▽

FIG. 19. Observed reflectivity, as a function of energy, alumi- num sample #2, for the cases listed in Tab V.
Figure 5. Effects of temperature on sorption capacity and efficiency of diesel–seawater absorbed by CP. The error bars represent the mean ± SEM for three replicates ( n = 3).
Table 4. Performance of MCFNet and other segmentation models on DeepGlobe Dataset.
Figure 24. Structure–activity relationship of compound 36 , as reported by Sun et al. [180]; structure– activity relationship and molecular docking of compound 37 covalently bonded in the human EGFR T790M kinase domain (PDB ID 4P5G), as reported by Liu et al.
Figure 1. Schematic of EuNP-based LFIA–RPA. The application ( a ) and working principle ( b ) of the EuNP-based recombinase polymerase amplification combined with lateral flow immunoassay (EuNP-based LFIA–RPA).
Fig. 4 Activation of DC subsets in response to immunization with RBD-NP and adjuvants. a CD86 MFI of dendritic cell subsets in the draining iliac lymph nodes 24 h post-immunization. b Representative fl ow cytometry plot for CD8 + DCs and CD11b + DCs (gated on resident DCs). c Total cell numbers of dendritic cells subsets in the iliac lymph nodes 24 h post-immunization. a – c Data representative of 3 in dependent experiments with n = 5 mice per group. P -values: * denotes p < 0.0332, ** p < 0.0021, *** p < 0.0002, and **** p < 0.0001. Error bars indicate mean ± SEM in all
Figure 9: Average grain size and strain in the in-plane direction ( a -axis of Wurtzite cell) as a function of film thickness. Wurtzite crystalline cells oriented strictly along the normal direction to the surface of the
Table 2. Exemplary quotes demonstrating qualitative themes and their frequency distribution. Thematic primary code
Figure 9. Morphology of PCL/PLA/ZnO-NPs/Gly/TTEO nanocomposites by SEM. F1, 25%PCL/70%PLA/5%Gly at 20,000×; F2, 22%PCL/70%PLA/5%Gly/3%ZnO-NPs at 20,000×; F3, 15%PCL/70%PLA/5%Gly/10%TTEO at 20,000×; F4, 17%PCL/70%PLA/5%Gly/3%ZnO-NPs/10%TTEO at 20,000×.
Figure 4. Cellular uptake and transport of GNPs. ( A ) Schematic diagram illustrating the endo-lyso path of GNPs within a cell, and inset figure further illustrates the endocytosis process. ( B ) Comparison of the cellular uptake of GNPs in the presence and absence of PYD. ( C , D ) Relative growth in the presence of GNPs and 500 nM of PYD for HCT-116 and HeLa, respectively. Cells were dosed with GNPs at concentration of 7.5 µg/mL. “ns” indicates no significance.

△

Please output all the lines above exactly as given.

FIG. 19. Observed reflectivity, as a function of energy, alumi- num sample #2, for the cases listed in Tab V.
Figure 5. Effects of temperature on sorption capacity and efficiency of diesel–seawater absorbed by CP. The error bars represent the mean ± SEM for three replicates ( n = 3).
Table 4. Performance of MCFNet and other segmentation models on DeepGlobe Dataset.
Figure 24. Structure–activity relationship of compound 36 , as reported by Sun et al. [180]; structure– activity relationship and molecular docking of compound 37 covalently bonded in the human EGFR T790M kinase domain (PDB ID 4P5G), as reported by Liu et al.
Figure 1. Schematic of EuNP-based LFIA–RPA. The application ( a ) and working principle ( b ) of the EuNP-based recombinase polymerase amplification combined with lateral flow immunoassay (EuNP-based LFIA–RPA).
Fig. 4 Activation of DC subsets in response to immunization with RBD-NP and adjuvants. a CD86 MFI of dendritic cell subsets in the draining iliac lymph nodes 24 h post-immunization. b Representative fl ow cytometry plot for CD8 + DCs and CD11b + DCs (gated on resident DCs). c Total cell numbers of dendritic cells subsets in the iliac lymph nodes 24 h post-immunization. a – c Data representative of 3 in dependent experiments with n = 5 mice per group. P -values: * denotes p < 0.0332, ** p < 0.0021, *** p < 0.0002, and **** p < 0.0001. Error bars indicate mean ± SEM in all
Figure 9: Average grain size and strain in the in-plane direction ( a -axis of Wurtzite cell) as a function of film thickness. Wurtzite crystalline cells oriented strictly along the normal direction to the surface of the
Table 2. Exemplary quotes demonstrating qualitative themes and their frequency distribution. Thematic primary code
Figure 9. Morphology of PCL/PLA/ZnO-NPs/Gly/TTEO nanocomposites by SEM. F1, 25%PCL/70%PLA/5%Gly at 20,000×; F2, 22%PCL/70%PLA/5%Gly/3%ZnO-NPs at 20,000×; F3, 15%PCL/70%PLA/5%Gly/10%TTEO at 20,000×; F4, 17%PCL/70%PLA/5%Gly/3%ZnO-NPs/10%TTEO at 20,000×.
Figure 4. Cellular uptake and transport of GNPs. ( A ) Schematic diagram illustrating the endo-lyso path of GNPs within a cell, and inset figure further illustrates the endocytosis process. ( B ) Comparison of the cellular uptake of GNPs in the presence and absence of PYD. ( C , D ) Relative growth in the presence of GNPs and 500 nM of PYD for HCT-116 and HeLa, respectively. Cells were dosed with GNPs at concentration of 7.5 µg/mL. “ns” indicates no significance.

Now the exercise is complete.